In terms of its deservingness, how Italy took control of the game was as important as the fact of that control itself. Rather than abandoning the intricate, free-flowing style that got them there, the Azzurri doubled down on it. Rather than pushing numbers forward in search of the equalizing goal, Italy dropped its midfield maestro Marco Verratti deeper, so that he could lure England's midfielders forward, which opened up space in front of the English back line for the likes of Lorenzo Insigne and Federico Chiesa to take advantage. Rather than looking for a shortcut to a goal by raining balls over the top onto Ciro Immobile's runs in behind, manager Roberto Mancini took Immobile off the field and moved fun-sized forward Insigne more centrally, so that his deeper positioning could help the midfield knit together attacking moves. Even after fatigue and injury saw Verratti, Insigne, and Chiesa subbed out and replaced with lesser players, Italy's deeply embedded style carried them through in the same fashion. Again, the match did go to penalties, but outside that opening 30 minutes, Italy was the only team that had the look of a winner. Penalty shootouts are random and cruel but necessary, and thankfully in this instance they broke the right way.

(Side note on the penalties: The grief Gareth Southgate is taking for the penalty order stuff feels way overblown. Subbing on Sancho and Rashford as penalty specialists, giving the last kick to Saka—even if you think they were ill-advised decisions, they are minor sins in the grand scheme.
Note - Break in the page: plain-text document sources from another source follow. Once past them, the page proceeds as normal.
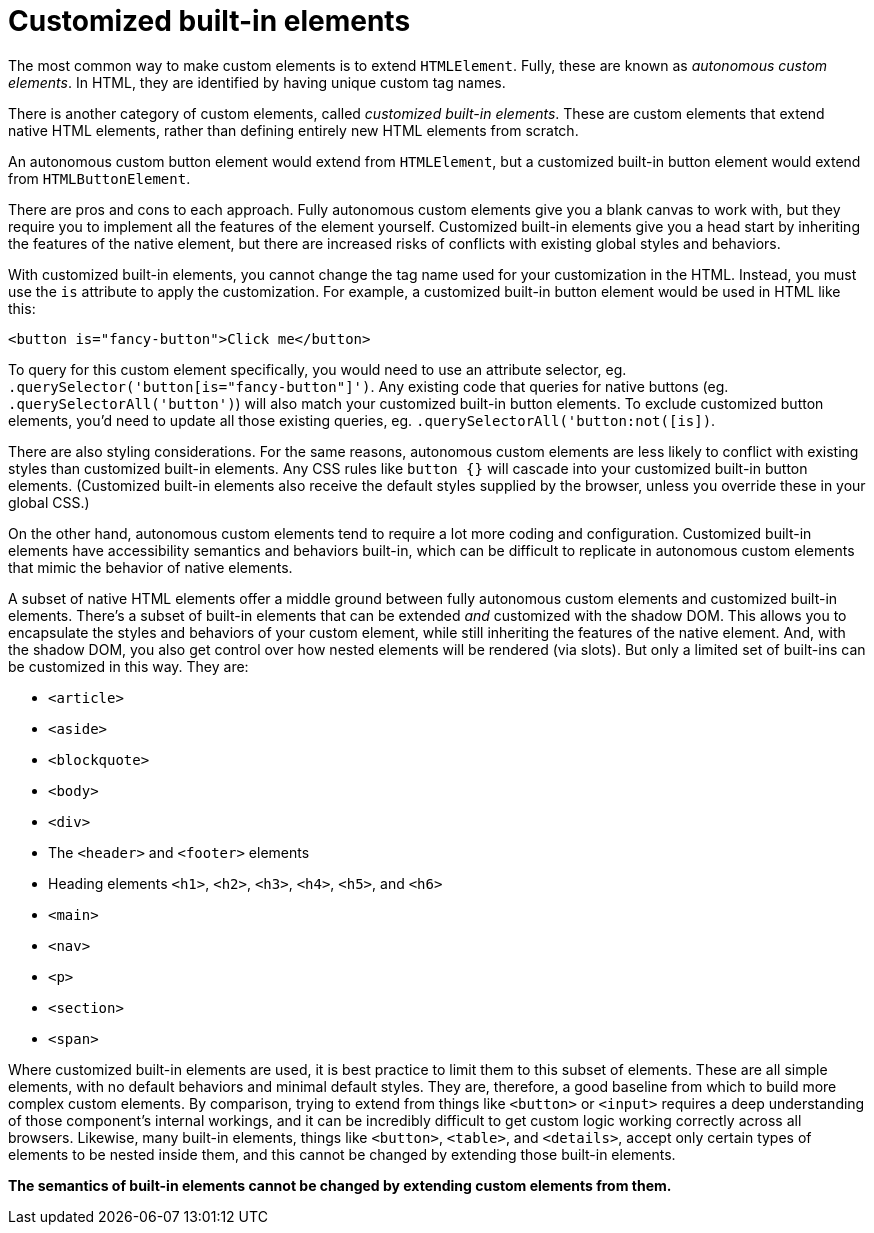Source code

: = Customized built-in elements

The most common way to make custom elements is to extend `HTMLElement`. Fully, these are known as _autonomous custom elements_. In HTML, they are identified by having unique custom tag names.

There is another category of custom elements, called _customized built-in elements_. These are custom elements that extend native HTML elements, rather than defining entirely new HTML elements from scratch.

An autonomous custom button element would extend from `HTMLElement`, but a customized built-in button element would extend from `HTMLButtonElement`.

There are pros and cons to each approach. Fully autonomous custom elements give you a blank canvas to work with, but they require you to implement all the features of the element yourself. Customized built-in elements give you a head start by inheriting the features of the native element, but there are increased risks of conflicts with existing global styles and behaviors.

With customized built-in elements, you cannot change the tag name used for your customization in the HTML. Instead, you must use the `is` attribute to apply the customization. For example, a customized built-in button element would be used in HTML like this:

[source,html]
----
<button is="fancy-button">Click me</button>
----

To query for this custom element specifically, you would need to use an attribute selector, eg. `.querySelector('button[is="fancy-button"]')`. Any existing code that queries for native buttons (eg. `.querySelectorAll('button')`) will also match your customized built-in button elements. To exclude customized button elements, you'd need to update all those existing queries, eg. `.querySelectorAll('button:not([is])`.

There are also styling considerations. For the same reasons, autonomous custom elements are less likely to conflict with existing styles than customized built-in elements. Any CSS rules like `button {}` will cascade into your customized built-in button elements. (Customized built-in elements also receive the default styles supplied by the browser, unless you override these in your global CSS.)

On the other hand, autonomous custom elements tend to require a lot more coding and configuration. Customized built-in elements have accessibility semantics and behaviors built-in, which can be difficult to replicate in autonomous custom elements that mimic the behavior of native elements.

A subset of native HTML elements offer a middle ground between fully autonomous custom elements and customized built-in elements. There's a subset of built-in elements that can be extended _and_ customized with the shadow DOM. This allows you to encapsulate the styles and behaviors of your custom element, while still inheriting the features of the native element. And, with the shadow DOM, you also get control over how nested elements will be rendered (via slots). But only a limited set of built-ins can be customized in this way. They are:

* `<article>`
* `<aside>`
* `<blockquote>`
* `<body>`
* `<div>`
* The `<header>` and `<footer>` elements
* Heading elements `<h1>`, `<h2>`, `<h3>`, `<h4>`, `<h5>`, and `<h6>`
* `<main>`
* `<nav>`
* `<p>`
* `<section>`
* `<span>`

Where customized built-in elements are used, it is best practice to limit them to this subset of elements. These are all simple elements, with no default behaviors and minimal default styles. They are, therefore, a good baseline from which to build more complex custom elements. By comparison, trying to extend from things like `<button>` or `<input>` requires a deep understanding of those component's internal workings, and it can be incredibly difficult to get custom logic working correctly across all browsers. Likewise, many built-in elements, things like `<button>`, `<table>`, and `<details>`, accept only certain types of elements to be nested inside them, and this cannot be changed by extending those built-in elements.

*The semantics of built-in elements cannot be changed by extending custom elements from them.*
Saka's penalty wasn't even all that bad, so it's unclear why that was supposedly some enormous strategic blunder, even if it was a clear failure of emotional management in heaping the weight of that moment onto a teenager in light of what his potential failure would mean. England had 120 minutes to win the game and couldn't, and it's a much more damnable fact that Sancho, Grealish, and Saka started the game on the bench in favor of a defender than anything about whether a different penalty order would've helped the coin flip England's way.)

For Italy, the realization of this success has to be incredibly sweet. Just four years ago the country was at rock bottom after failing to make it to the World Cup in Russia, and now it is here, putting on just about as comprehensive a performance over the course of the tournament as you could imagine. When making a team of the tournament, you'd have to at least consider eight different Italians for spots in the starting XI. (Namely: Donnarumma, Spinazzola, Chiellini, Bonucci, Verratti, Jorginho, Insigne, and Chiesa.) The manager of the tournament was definitely Mancini, who adopted some of the tips and tricks found in Italy's tactically rich domestic league (Gasperini, Conte, De Zerbi, Sarri, and Spalletti are some of the most forward-thinking managers in the game today) to create a new Italian style that will surely be studied everywhere. This was a resounding victory for not only the members of the national team, but for all of Italian soccer. And because this win can and does mean all of that for Italy and for the sport as a whole, when an English victory wouldn't have stood for much, that is precisely why Italy really deserved that trophy, in all senses of the word.